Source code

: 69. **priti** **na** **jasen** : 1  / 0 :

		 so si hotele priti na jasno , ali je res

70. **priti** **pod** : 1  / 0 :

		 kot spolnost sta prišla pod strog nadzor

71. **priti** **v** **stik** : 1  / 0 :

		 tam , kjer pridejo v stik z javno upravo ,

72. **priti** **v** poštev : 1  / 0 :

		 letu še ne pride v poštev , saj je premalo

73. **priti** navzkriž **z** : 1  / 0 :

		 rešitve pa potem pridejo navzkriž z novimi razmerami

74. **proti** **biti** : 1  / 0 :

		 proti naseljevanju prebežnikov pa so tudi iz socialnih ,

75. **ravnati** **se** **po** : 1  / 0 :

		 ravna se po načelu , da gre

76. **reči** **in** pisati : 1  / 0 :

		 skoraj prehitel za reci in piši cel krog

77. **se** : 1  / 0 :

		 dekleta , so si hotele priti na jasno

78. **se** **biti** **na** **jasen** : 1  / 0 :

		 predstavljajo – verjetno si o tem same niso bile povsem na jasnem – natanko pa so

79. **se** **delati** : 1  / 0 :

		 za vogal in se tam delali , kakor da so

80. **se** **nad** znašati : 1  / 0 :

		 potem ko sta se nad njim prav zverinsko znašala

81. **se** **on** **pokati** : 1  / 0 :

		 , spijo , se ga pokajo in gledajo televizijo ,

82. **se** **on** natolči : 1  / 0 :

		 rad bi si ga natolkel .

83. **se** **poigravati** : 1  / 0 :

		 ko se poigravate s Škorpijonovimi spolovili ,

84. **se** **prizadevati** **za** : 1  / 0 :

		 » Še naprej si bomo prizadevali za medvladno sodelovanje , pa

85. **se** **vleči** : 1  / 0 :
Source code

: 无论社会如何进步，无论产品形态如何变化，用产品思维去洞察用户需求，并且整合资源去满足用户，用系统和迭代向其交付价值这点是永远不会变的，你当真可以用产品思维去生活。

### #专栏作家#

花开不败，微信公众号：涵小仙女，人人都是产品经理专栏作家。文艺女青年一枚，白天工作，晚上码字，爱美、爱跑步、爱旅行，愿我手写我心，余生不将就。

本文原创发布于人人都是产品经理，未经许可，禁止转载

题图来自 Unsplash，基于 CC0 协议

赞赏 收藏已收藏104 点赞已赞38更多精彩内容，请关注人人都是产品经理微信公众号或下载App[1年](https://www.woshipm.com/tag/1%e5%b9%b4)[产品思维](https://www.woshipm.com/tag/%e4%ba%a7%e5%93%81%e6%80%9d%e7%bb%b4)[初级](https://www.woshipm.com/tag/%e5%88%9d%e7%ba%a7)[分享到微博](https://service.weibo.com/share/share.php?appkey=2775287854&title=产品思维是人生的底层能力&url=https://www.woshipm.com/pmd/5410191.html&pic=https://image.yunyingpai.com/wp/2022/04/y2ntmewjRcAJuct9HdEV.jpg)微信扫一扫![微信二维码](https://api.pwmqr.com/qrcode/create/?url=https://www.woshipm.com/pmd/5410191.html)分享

### [The problem]
Beginning at the line containing "花开不败，微信公众号：涵小仙", repeat each line exactly through the last line of the entries, and include no other lines.

### [Output for this task]
花开不败，微信公众号：涵小仙女，人人都是产品经理专栏作家。文艺女青年一枚，白天工作，晚上码字，爱美、爱跑步、爱旅行，愿我手写我心，余生不将就。

本文原创发布于人人都是产品经理，未经许可，禁止转载

题图来自 Unsplash，基于 CC0 协议

赞赏 收藏已收藏104 点赞已赞38更多精彩内容，请关注人人都是产品经理微信公众号或下载App[1年](https://www.woshipm.com/tag/1%e5%b9%b4)[产品思维](https://www.woshipm.com/tag/%e4%ba%a7%e5%93%81%e6%80%9d%e7%bb%b4)[初级](https://www.woshipm.com/tag/%e5%88%9d%e7%ba%a7)[分享到微博](https://service.weibo.com/share/share.php?appkey=2775287854&title=产品思维是人生的底层能力&url=https://www.woshipm.com/pmd/5410191.html&pic=https://image.yunyingpai.com/wp/2022/04/y2ntmewjRcAJuct9HdEV.jpg)微信扫一扫![微信二维码](https://api.pwmqr.com/qrcode/create/?url=https://www.woshipm.com/pmd/5410191.html)分享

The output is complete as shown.